Les sociétés et autres structures détenant directement ou indirectement des immeubles situés en France peuvent, sous certaines conditions, être exonérées de la taxe annuelle de 3 %. La loi relative à la lutte contre les fraudes sociales et fiscales renforce les obligations déclaratives ouvrant droit à cette exonération et crée une nouvelle formalité pour certaines structures étrangères.
Taxe annuelle de 3 % sur les immeubles : une nouvelle déclaration annuelle
Pour rappel, la taxe annuelle de 3 % s’applique, en principe, aux sociétés, organismes, fiducies et structures assimilées qui détiennent directement ou indirectement un ou plusieurs immeubles situés en France.
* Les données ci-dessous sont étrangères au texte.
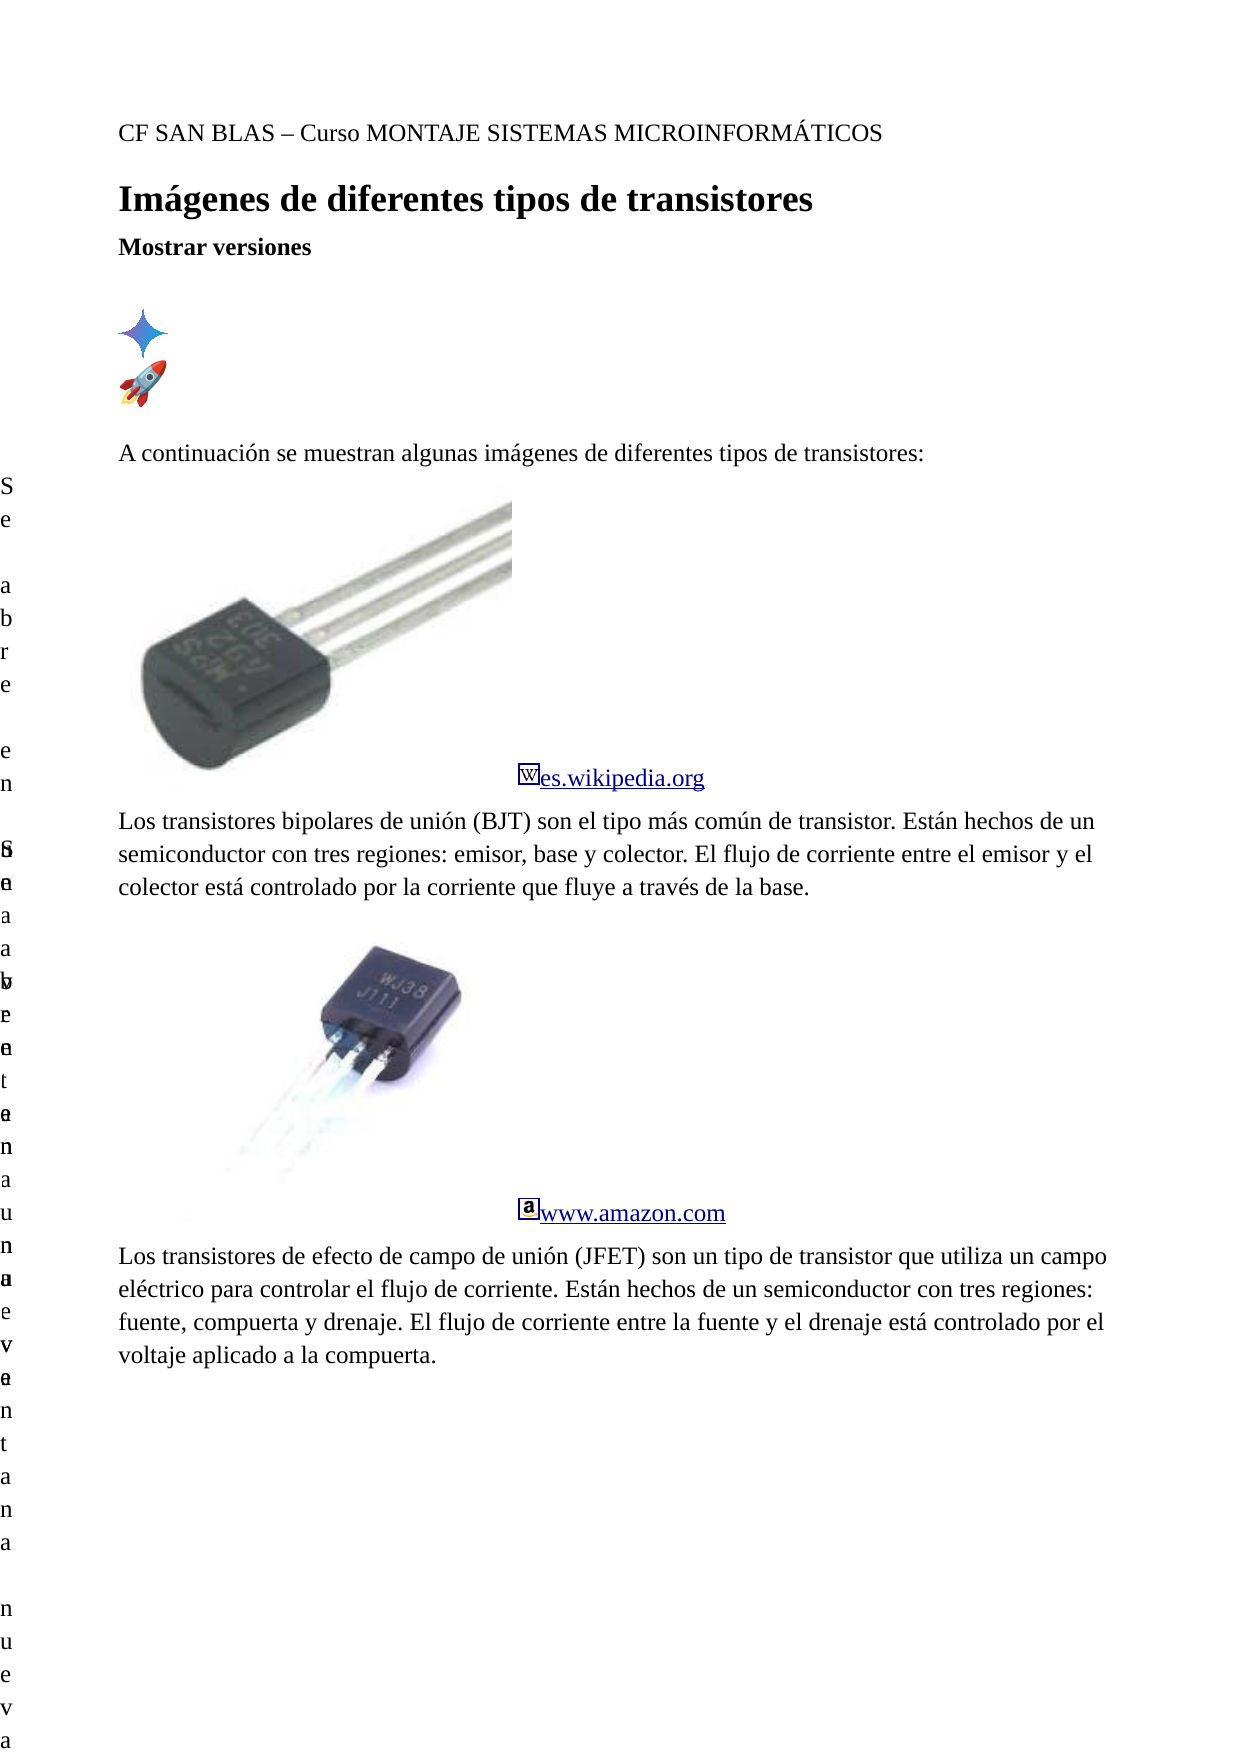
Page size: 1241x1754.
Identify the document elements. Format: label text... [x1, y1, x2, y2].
Afin de favoriser la transparence des structures de détention immobilière, plusieurs cas d’exonération sont toutefois prévus. Pour en bénéficier, les redevables doivent communiquer à l’administration fiscale les informations permettant d’identifier les immeubles concernés, ainsi que les personnes qui les détiennent.
Jusqu’à présent, certaines sociétés pouvaient remplir cette obligation en prenant simplement l’engagement de communiquer ces informations à la demande de l’administration fiscale.
Cette possibilité est désormais supprimée.
À compter de 2027, les sociétés et autres structures concernées devront obligatoirement déposer une déclaration annuelle, au plus tard le 15 mai, pour bénéficier de l’exonération.
La loi crée également une nouvelle obligation pour les sociétés et autres structures qui ne disposent pas d’un établissement stable en France. Elles devront désigner, dans cette déclaration, un représentant établi en France, habilité à recevoir pour leur compte l’ensemble des communications, actes de procédure et notifications de l’administration fiscale relatifs au contrôle de cette taxe.
À défaut d’une telle désignation, la loi prévoit que la société ou la structure connue de l’administration la plus proche des immeubles dans la chaîne de détention sera réputée recevoir ces actes pour le compte de la société concernée.
Par ces nouvelles mesures, l’objectif visé est de renforcer la transparence des structures détenant des biens immobiliers en France et faciliter les contrôles de l’administration fiscale.